There are many, many Russian Orthodox churches in the capital, over 1,000 in this city of 9 million residents. So it gives young and old alike many choices as to which church they’ll attend.

Because churches are ornately beautiful with their Renaissance, Early-Russian, Baroque and Rococo styles, they are magnets to tourists.

So it was no surprise that our extremely competent tour guide, Marina Pavluck, took us to several. Included was a visit to one during a Sunday service. The women among our group covered our heads with the requisite scarf, then entered the lofty interior.

Stillness. No pews. Simply people standing, heads bent in reverence, eyes averted, motionless.

Chanting. Behind the altar, priests chanted in the sanctuary. Sepulchral tones wafted through the church. Suddenly, the small, hidden choir burst into song: women’s harmonies sent shivers down my spine.

Fragrance.
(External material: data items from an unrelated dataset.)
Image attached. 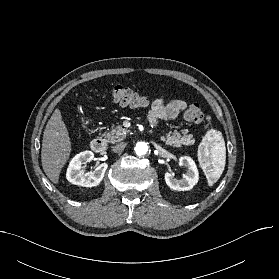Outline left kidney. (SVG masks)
Returning <instances> with one entry per match:
<instances>
[{
	"label": "left kidney",
	"mask_w": 279,
	"mask_h": 279,
	"mask_svg": "<svg viewBox=\"0 0 279 279\" xmlns=\"http://www.w3.org/2000/svg\"><path fill=\"white\" fill-rule=\"evenodd\" d=\"M179 164L187 168V173L183 174L182 179H176L169 172L165 173V182L173 190L188 191L191 190L198 182L199 174L197 166L193 159L188 156H181Z\"/></svg>",
	"instance_id": "left-kidney-1"
}]
</instances>
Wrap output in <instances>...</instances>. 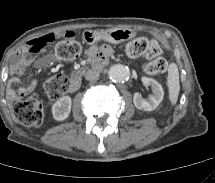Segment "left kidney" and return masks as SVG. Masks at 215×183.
Returning <instances> with one entry per match:
<instances>
[{"mask_svg": "<svg viewBox=\"0 0 215 183\" xmlns=\"http://www.w3.org/2000/svg\"><path fill=\"white\" fill-rule=\"evenodd\" d=\"M142 82L144 85H149L151 87L152 95H150L147 99H143L139 93H135L133 103L138 109L152 111L156 109L163 100V88L156 80L149 77H142Z\"/></svg>", "mask_w": 215, "mask_h": 183, "instance_id": "5707ae66", "label": "left kidney"}]
</instances>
Beeswax candles not only cast their flickering light upon the iconostasis (walls filled with golden-coloured icons) but perfume the air with the familiar, homey fragrance of beeswax.

I enjoyed the service and was fortunate enough to witness another one, a few days later, in the company of Canadian photojournalist Vincenzo Pietropaolo. We were exploring Moscow’s famous Novodevichiy Cemetery and Convent, “founded by Basil III in 1524 to celebrate the capture of Smolensk from the Lithuanians” notes my guidebook.
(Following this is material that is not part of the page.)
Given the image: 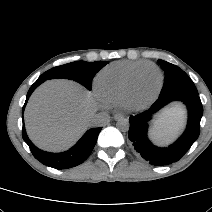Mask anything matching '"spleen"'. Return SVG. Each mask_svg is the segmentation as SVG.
I'll return each instance as SVG.
<instances>
[{"mask_svg":"<svg viewBox=\"0 0 212 212\" xmlns=\"http://www.w3.org/2000/svg\"><path fill=\"white\" fill-rule=\"evenodd\" d=\"M171 136L164 135V134H156L154 132V138L159 142H168Z\"/></svg>","mask_w":212,"mask_h":212,"instance_id":"obj_1","label":"spleen"}]
</instances>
The service that Vincenzo and I witnessed turned out to be a funeral. We had had no idea: after being invited in, I had simply covered my head, entered the church and watched, awestruck, while the now-familiar chanting, lighting of candles, and ceremony unfolded before our eyes. The congregation here in this convent cathedral included many nuns, shrouded in floor-length black habits, their faces pale, stern-looking as opposed to serene. After about ten minutes we left and, while I purchased a beeswax candle to light for my late father, we suddenly became aware of a procession entering the church right behind us.
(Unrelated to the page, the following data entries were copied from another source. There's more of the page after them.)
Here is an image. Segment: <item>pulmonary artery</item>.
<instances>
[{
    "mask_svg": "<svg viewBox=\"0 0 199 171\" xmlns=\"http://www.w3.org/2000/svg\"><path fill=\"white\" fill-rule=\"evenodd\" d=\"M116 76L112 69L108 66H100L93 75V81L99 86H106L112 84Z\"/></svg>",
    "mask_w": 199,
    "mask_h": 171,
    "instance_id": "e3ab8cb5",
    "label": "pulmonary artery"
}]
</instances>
Mourners somberly walked past carrying an open casket in which a body rested, in full view. Crossing themselves, people such as us bowed their heads to honour of the departed soul and grieving family.

Once outside in the sunshine, we visited the cemetery, a simply astonishing final resting place for ordinary through to such famous individuals as Anton Chekhov the playwright, composers Sergey Prokofiev and Dmitry Shostakovich.

Why was it astonishing? Because apart from some extremely old gravestones in the shape of crosses, the crowded, treed cemetery boasts tombstones which celebrate the individuals who have died. Gravestones displayed photos, busts or insignia (such as a treble clef, for instance) which depict the individual who is buried. Therefore, graves display little religious symbolism.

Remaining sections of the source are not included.